Now look at some of the other fields. The files marked with ObsValue correspond to the observations and the files marked with hofx represent the simulated observations computed by means of the \(H({\bf x})\) operation described above. This forward operator relies on JCSDA’s Community Radiative Transfer Model (CRTM) to predict what this instrument would see for that model background state.

The files marked omb represent the difference between the two: observations minus background. In data assimilation this is often referred to as the innovation and it plays a critical role in the forecasting process; it contains newly available information from the latest observations that can be used to improve the next forecast. To see the innovation for this instrument over this time period, view the brightness_temperature_12_latlon_ombg_mean.png file.

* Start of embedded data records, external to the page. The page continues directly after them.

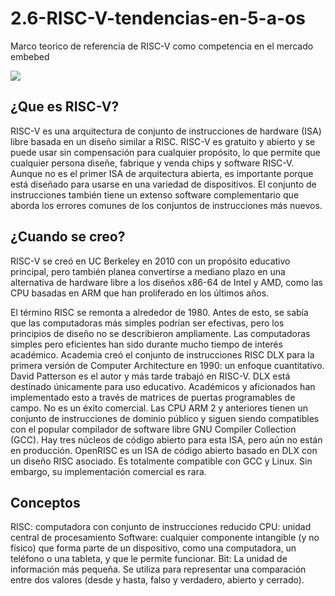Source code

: # 2.6-RISC-V-tendencias-en-5-a-os
Marco teorico de referencia de RISC-V como competencia en el mercado embebed


![](https://images.cooltext.com/5649936.gif)



## ¿Que es RISC-V?
RISC-V es una arquitectura de conjunto de instrucciones de hardware (ISA) libre basada en un diseño similar a RISC. RISC-V es gratuito y abierto y se puede usar sin compensación para cualquier propósito, lo que permite que cualquier persona diseñe, fabrique y venda chips y software RISC-V. Aunque no es el primer ISA de arquitectura abierta, es importante porque está diseñado para usarse en una variedad de dispositivos. El conjunto de instrucciones también tiene un extenso software complementario que aborda los errores comunes de los conjuntos de instrucciones más nuevos.

## ¿Cuando se creo?

RISC-V se creó en UC Berkeley en 2010 con un propósito educativo principal, pero también planea convertirse a mediano plazo en una alternativa de hardware libre a los diseños x86-64 de Intel y AMD, como las CPU basadas en ARM que han proliferado en los últimos años.

El término RISC se remonta a alrededor de 1980. Antes de esto, se sabía que las computadoras más simples podrían ser efectivas, pero los principios de diseño no se describieron ampliamente. Las computadoras simples pero eficientes han sido durante mucho tiempo de interés académico. Academia creó el conjunto de instrucciones RISC DLX para la primera versión de Computer Architecture en 1990: un enfoque cuantitativo. David Patterson es el autor y más tarde trabajó en RISC-V. DLX está destinado únicamente para uso educativo. Académicos y aficionados han implementado esto a través de matrices de puertas programables de campo. No es un éxito comercial.
Las CPU ARM 2 y anteriores tienen un conjunto de instrucciones de dominio público y siguen siendo compatibles con el popular compilador de software libre GNU Compiler Collection (GCC). Hay tres núcleos de código abierto para esta ISA, pero aún no están en producción.
OpenRISC es un ISA de código abierto basado en DLX con un diseño RISC asociado. Es totalmente compatible con GCC y Linux. Sin embargo, su implementación comercial es rara. 

## Conceptos
RISC: computadora con conjunto de instrucciones reducido
CPU: unidad central de procesamiento
Software: cualquier componente intangible (y no físico) que forma parte de un dispositivo, como una computadora, un teléfono o una tableta, y que le permite funcionar. Bit: La unidad de información más pequeña. Se utiliza para representar una comparación entre dos valores (desde y hasta, falso y verdadero, abierto y cerrado).
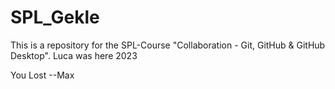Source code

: # SPL_Gekle
This is a repository for the SPL-Course "Collaboration - Git, GitHub &amp; GitHub Desktop".
Luca was here 2023 

You Lost --Max
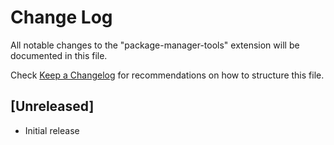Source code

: # Change Log

All notable changes to the "package-manager-tools" extension will be documented in this file.

Check [Keep a Changelog](http://keepachangelog.com/) for recommendations on how to structure this file.

## [Unreleased]

- Initial release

If you are curious, you can find the application output in the directory called output/hofx. There you’ll see 12 files generated, one for each of the 12 MPI tasks. This is the data from which the plots are created. The output filenames include information about the application (hofx3d), the model and resolution of the background (gfs_c48), the file format (ncdiag), the instrument (amsua), and the time stamp.

Step 6: Explore

The main objective here is to return to Steps 2 and 3 and repeat for different observation types. Try running another observation type and look at the results in the output/plots directory. A few suggestions: look at how the aircraft observations trace popular flight routes; look at the mean vertical temperature and wind profiles as determined from radiosondes; discover what observational quantities are derived from Global Navigation Satellite System radio occultation measurements (GNSSRO); revel in the 22 wavelength channels of the Advanced Technology Microwave Sounder (ATMS).